Employers only interview a small fraction of the people who apply for an open position. A good deal of the applications they receive are from under-qualified candidates. Even discounting those, employers still receive resumes from far too many people technically meeting the requirements of the job than they reasonably have time to interview. So only the very top few are selected.

Therefore when you walk into a job interview, you’ve likely already passed several hurdles, and stand a fairly good shot at getting the job. Your competition has gone down from 100 applicants to three or four finalists.

So how do they make the choice? What are employers really looking for in job interviews?

Here’s what employers want to see from the top candidates that they interview:

    1. That you want the job – and it will be good for your career if you get it. Wait, what? They care about the candidate’s career? Yes. If the job you’re interviewing for seems like a step backwards for you, or isn’t in line with where you’ve been headed so far, you probably won’t get the job.

    Employers don’t want to hire someone who’s taking the job because they need a paycheque but who will probably jump ship as soon as something more suitable comes along. That’s a waste of everyone’s time. The candidate who gets hired will be the one who demonstrates that they really want this particular job – and it would make them- and the company – more successful if they are hired for it.

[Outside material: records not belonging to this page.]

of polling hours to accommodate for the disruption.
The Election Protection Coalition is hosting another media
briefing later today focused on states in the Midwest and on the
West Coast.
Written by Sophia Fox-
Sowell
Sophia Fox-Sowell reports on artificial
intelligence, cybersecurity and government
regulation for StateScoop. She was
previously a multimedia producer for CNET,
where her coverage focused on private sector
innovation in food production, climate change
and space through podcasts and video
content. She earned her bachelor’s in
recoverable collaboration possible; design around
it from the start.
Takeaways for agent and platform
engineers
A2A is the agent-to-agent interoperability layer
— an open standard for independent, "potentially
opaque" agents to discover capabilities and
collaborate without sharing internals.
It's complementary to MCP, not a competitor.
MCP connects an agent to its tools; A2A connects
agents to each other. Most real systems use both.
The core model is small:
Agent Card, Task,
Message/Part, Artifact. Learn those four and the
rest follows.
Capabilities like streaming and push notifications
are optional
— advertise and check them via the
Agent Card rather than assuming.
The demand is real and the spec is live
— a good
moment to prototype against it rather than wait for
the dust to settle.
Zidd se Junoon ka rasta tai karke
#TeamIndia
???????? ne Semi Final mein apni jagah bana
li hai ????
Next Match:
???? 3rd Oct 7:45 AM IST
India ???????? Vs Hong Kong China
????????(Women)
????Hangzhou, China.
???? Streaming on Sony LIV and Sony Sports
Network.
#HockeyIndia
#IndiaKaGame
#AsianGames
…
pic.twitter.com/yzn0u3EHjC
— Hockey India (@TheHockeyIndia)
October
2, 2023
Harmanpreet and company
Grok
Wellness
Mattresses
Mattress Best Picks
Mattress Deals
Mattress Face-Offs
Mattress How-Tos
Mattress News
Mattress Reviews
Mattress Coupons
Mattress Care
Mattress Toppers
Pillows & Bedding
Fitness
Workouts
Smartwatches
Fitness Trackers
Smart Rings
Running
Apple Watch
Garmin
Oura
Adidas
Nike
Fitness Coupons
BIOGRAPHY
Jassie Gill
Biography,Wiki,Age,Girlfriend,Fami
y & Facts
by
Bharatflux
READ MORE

    How you demonstrate this: Workopolis recently surveyed hundreds of Canadian hiring managers and HR professionals, and they told us that what would most influence their choice between equally qualified candidates is the one who showed the most enthusiasm for the role.

    The key word there is ‘showed.’ Simply telling the interviewer that you really want the job and are excited about it doesn’t hurt, but it won’t seal the deal. Here’s how you show that you want it the most.

      a. That you look the part. Like it or not we do judge books by their covers, so showing up for the interview dressed up and in attire that is appropriate for the industry and role you’re applying for is an important first step. It shows that are savvy enough to know the expected appearance for an interview and that you care enough to put the effort in.

      A three piece suit for a job where everyone is in jeans may look over-the-top. Showing up in cargo shorts for a corporate gig will end your chances before the first handshake is over. (And that only takes between 2 and 3 seconds.)

      b. Know a lot about the company. You can show your enthusiasm for the job by showing up to the interview well-informed about the company and the industry. Do your research. Show up armed with smart questions about the current state of the market and potential opportunities or challenges. You want to show that you’re already thinking like someone in the role, because you are genuinely interested.

      c. Connect the dots. Researching the company will also help you to tailor your stories and accomplishments in a way that makes them most relevant to the job you’re applying for. As I mentioned, companies want to hire someone for whom the role is a positive career move. This doesn’t mean that you can’t change career directions or industries – it just means that you have to map out for employers how what you’ve done in the past is applicable and important to what you want to do. “The skills and experiences I have honed accomplishing X,Y,Z, put me in a unique position to be able to deliver A,B,C for you.”

    2. How you are under pressure. You know it’s a competition, you’re not the only one being interviewed. And there’s a lot riding on it. So, it’s natural to be nervous when meeting with someone who is judging you, comparing you to others, and who is empowered to make a potentially life changing decision for you. Employers will be watching to see how nervous you are and act.

    They probably wouldn’t care about how nervous you are in the interview if it was only about the interview. The interview is just an example you being put in a high pressure situation. And in most jobs – those are going to come up. Are you presenting at a big client meeting? Are you facing an irate customer at the check-out counter? Is a delivery driver screaming mad because he’s on a schedule and the pick-up isn’t ready?

    Can you keep your cool? Can you think on your feet, deal with pressure, and diffuse potentially heated situations. Can you act professionally and decisively when you’re nervous? Your level of composure at the job interview can be an indicator of this, and that is why it matters to employers.

    How do you demonstrate this? Firm dry hand shake. Proper eye contact. Confident and positive body language. These can go a long way.

    3. Do they want to work with you? The candidate they pick will become a part of the hiring manager’s daily life. So they want to know if you’re going to fit in the team and company culture, if you’re going to be interesting and pleasant to be around at work every day.

    How do you demonstrate this? There’s actually not a lot you can do. You don’t want to be hired for a place where you really don’t fit in, so don’t pretend to be someone you’re not. If you’re an introvert who prefers to work alone – don’t take a job that involves tons of group interactions and long periods talking with others. You won’t be happy or successful.

    But you can avoid some of the red flags that will make you look like a pain in butt to work with.

    Don’t complain about former boss, coworkers, or working conditions – those will just make it look like you’re high maintenance and a complainer.

    Stay positive and upbeat. Don’t grumble about the weather, the commute over there, or anything else. Tell a funny story if you can. If you share a laugh with your interviewer, then you are connecting on a personal level.

Employers want to hire the person who is the most enthusiastic about the job, for whom the role will be a great career move, who can stay come and succeed under pressure, and who they’ll enjoy working with and sharing a laugh with on a daily basis. That’s who they’re really looking for in the job interview.